Elephant Herd Sighted in Borno State

Elephant Herd Sighted in Borno State

Michael Olugbode with agency report

A herd of some 250 elephants has been spotted in Borno State, close to the borders with Cameroon and Chad.

It is the first reported sighting of elephants in the region since the Boko Haram jihadist insurgency began a decade ago, reports RFi France.

“The sighting of this herd means Nigeria’s elephant population has effectively doubled,” Tunde Marokinyo, co-founder of Africa Nature Investors, says excitedly on the telephone from London, in between visits to the Gashaka Gumti National Park in North-east Nigeria.

Hundreds of elephants used to migrate through the region up until a decade ago at around the time Boko Haram began fighting to establish an Islamic state. In 2014, Abubakar Shekau’s faction of Boko Haram set up camp in the Sambisa Forest that was formerly a game reserve the size of Belgium and The Netherlands.

Three major migration routes passed through the Sambisa Forest. These same routes that follow water sources are used by insurgents to escape military bombardment. The heavy exchange of artillery fire between the military and the insurgents drove most of the big game away from the reserve.

There has also been intense fighting and aerial bombardments on the shores of Lake Chad for much of the past decade. Elephants had formerly been frequent visitors to the lake.

Up until now, it had been unclear what happened to the elephants that once roamed the Sambisa Forest and savannahs in Borno and Yobe states.

“It shows that peace is slowly re-emerging,” Kabiru Wanori, Borno State’s Environment Commissioner, tells RFI.

But the war is by no means over with Boko Haram regularly carrying out raids on villages and kidnapping aid workers.

The new herd of elephants was spotted a few kilometres from Rann during a humanitarian mission carried out by helicopter.

Rann has become a place synonymous with the horrors of the insurgency. In July 2017, the air force accidently bombed a camp for internally displaced people.

Eight months later, two aid workers, Hauwa Mohammed Liman and Saifura Khorsa were kidnapped during a Boko Haram raid on the town. They were both killed by Boko Haram.

“We have dispatched our director of forests Peter Ayuba, to confirm the sighting and to carry out an impact assessment,” Wanori confirmed.

It is a risky mission for a Christian to undertake in an area where Islamic insurgents roam, especially on Christmas Day, but it indicates that the Borno State Government is committed to protecting the elephants.

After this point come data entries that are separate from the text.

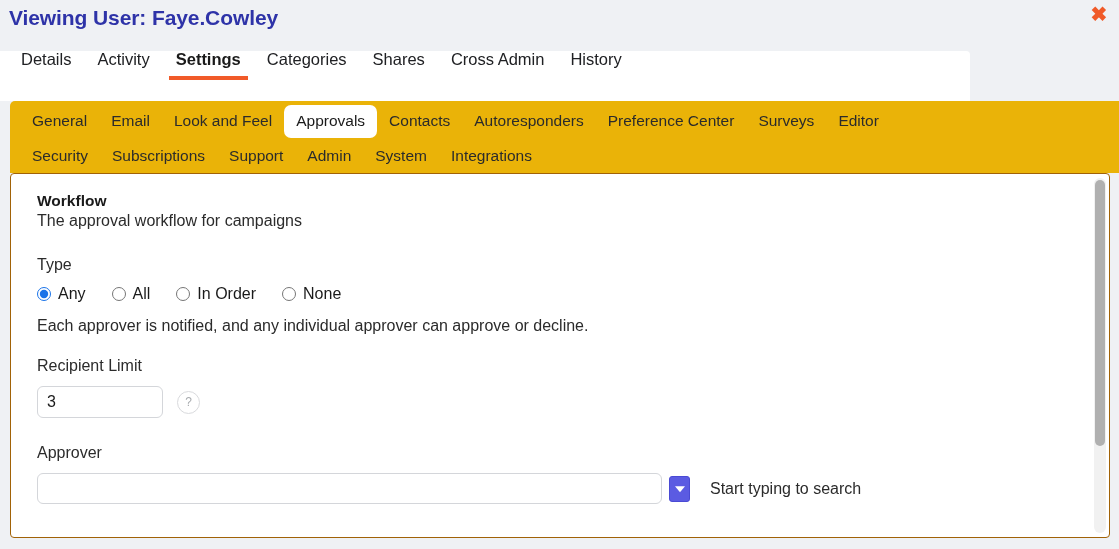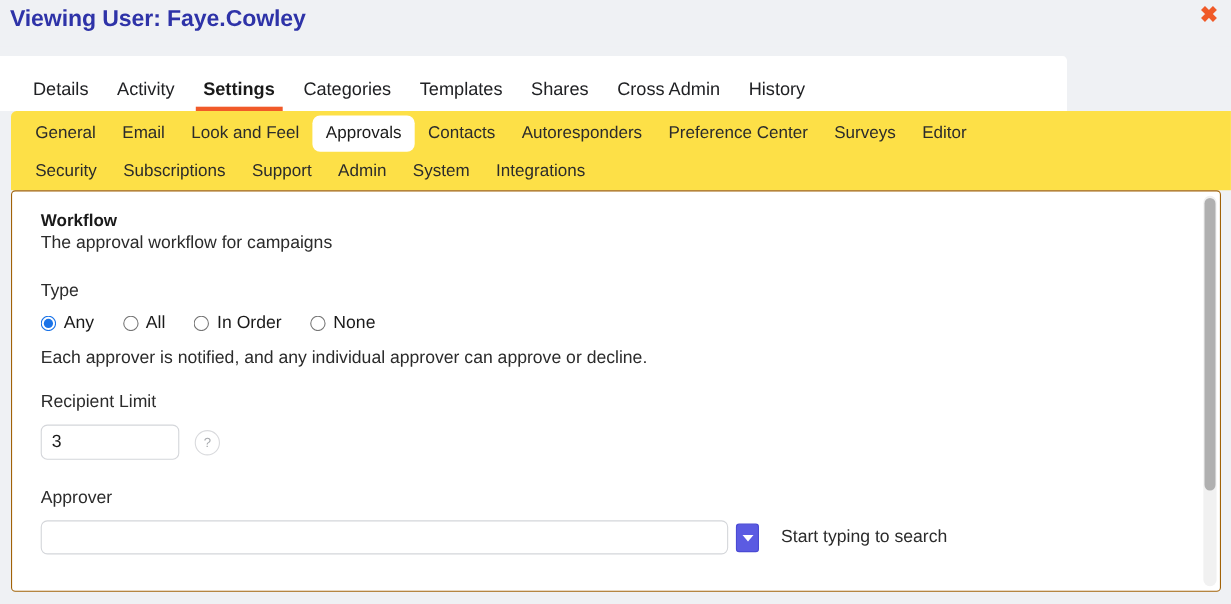--- a/index.html
+++ b/index.html
@@ -51,23 +51,23 @@
   
   .tabbar {
     position: absolute;
     left: 0; top: 51px;
     width: 970px; height: 50px;
     background: #ffffff;
     border-top-right-radius: 4px;
   }
   .tabbar-inner {
     display: flex;
-    align-items: flex-end;
+    align-items: flex-start;
     height: 100%;
-    padding-left: 17px;
+    padding-left: 8px;
   }
   .tab {
     position: relative;
     padding: 0 13px 12px 13px;
     font-size: 16.5px;
     color: #202124;
     line-height: 1;
     cursor: pointer;
     white-space: nowrap;
     background: none;
@@ -82,21 +82,21 @@
     bottom: 0px;
     height: 4px;
     background: #f15a29;
   }
 
   
   .subtabs {
     position: absolute;
     left: 10px; top: 101px;
     width: 1109px; height: 72px;
-    background: #fde047;
+    background: #eab308;
     border-top-left-radius: 5px;
     padding: 5px 0 0 10px;
   }
   .subtab-row {
     display: flex;
     align-items: center;
     height: 31px;
     flex-wrap: nowrap;
   }
   .subtab {
@@ -280,21 +280,20 @@
     <div class="page-title">Viewing User: Faye.Cowley</div>
     <button class="close-btn">✖</button>
   </div>
 
   <div class="tabbar">
     <div class="tabbar-inner">
       <button class="tab">Details</button>
       <button class="tab">Activity</button>
       <button class="tab active">Settings</button>
       <button class="tab">Categories</button>
-      <button class="tab">Templates</button>
       <button class="tab">Shares</button>
       <button class="tab">Cross Admin</button>
       <button class="tab">History</button>
     </div>
   </div>
 
   <div class="subtabs">
     <div class="subtab-row row1">
       <button class="subtab">General</button>
       <button class="subtab">Email</button>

On Tuesday, authorities in Vietnam seized over two tonnes of ivory and pangolin scales hidden inside wooden boxes shipped from Nigeria.

The UN estimates that over one million people are malnourished in North-east Nigeria due to insecurity. Elephant meat was traditionally part of people’s diets so the race is on to save the recently sighted herd from a hungry population.

Beef is now more sought after than elephant meat by those who can afford it. But cattle rearing has a detrimental effect on elephant habitats that has contributed to elephants moving across the border to Cameroon, which is far less populated than Nigeria.

“Gashaka Gumti National Park used to have elephants and lions but because of the grazing pressures they have fled across the border to Cameroon,” explains Marokinyo, whose NGO Africa Nature Investors hopes to train Fulani cattle herders as rangers to protect the Gashaka Gumti from overgrazing in an attempt to attract elephants and lions back to the park.

Borno State Government yesterday said the sighting on about 300 elephants in the state was a sign that peace had returned.

The State’s Commissioner of Environment, Engr. Kabir Wanori said the sighting of elephants was not strange to the state.

He noted that it was the Boko Haram crisis that made the elephants to stop the annual migration through Borno from Cameroon to somewhere in Bauchi.

He said sighting them now indicates that something which has kept them away was no longer there, and it is known that they were kept away by the Boko Haram who inhabited the Sambisa Forest.

He said on hearing the story of the sighting of the elephant in Rann, in Kala-Balge local government of the state, he set up a committee to investigate.

He added that they reported back to him that about 300 elephants were seen and they all migrated from Cameroon.

He said: “As I am speaking to you, they are all in a town not too far away from Rann near a body of water.

“As a government, we are still considering what to do with them. I have asked the professionals in the Wildlife Department of the Ministry to come out with a position of what should be done.

“I am still waiting for the report and this will inform government decision about them. But as at 5 p.m. today (Friday) they were still sighted some kilometres away from Rann.”

He added that the sighting of the herd of elephants brought joy to the people of Borno and “we are seeing it with the eye that peace has definitely returned back to the state.”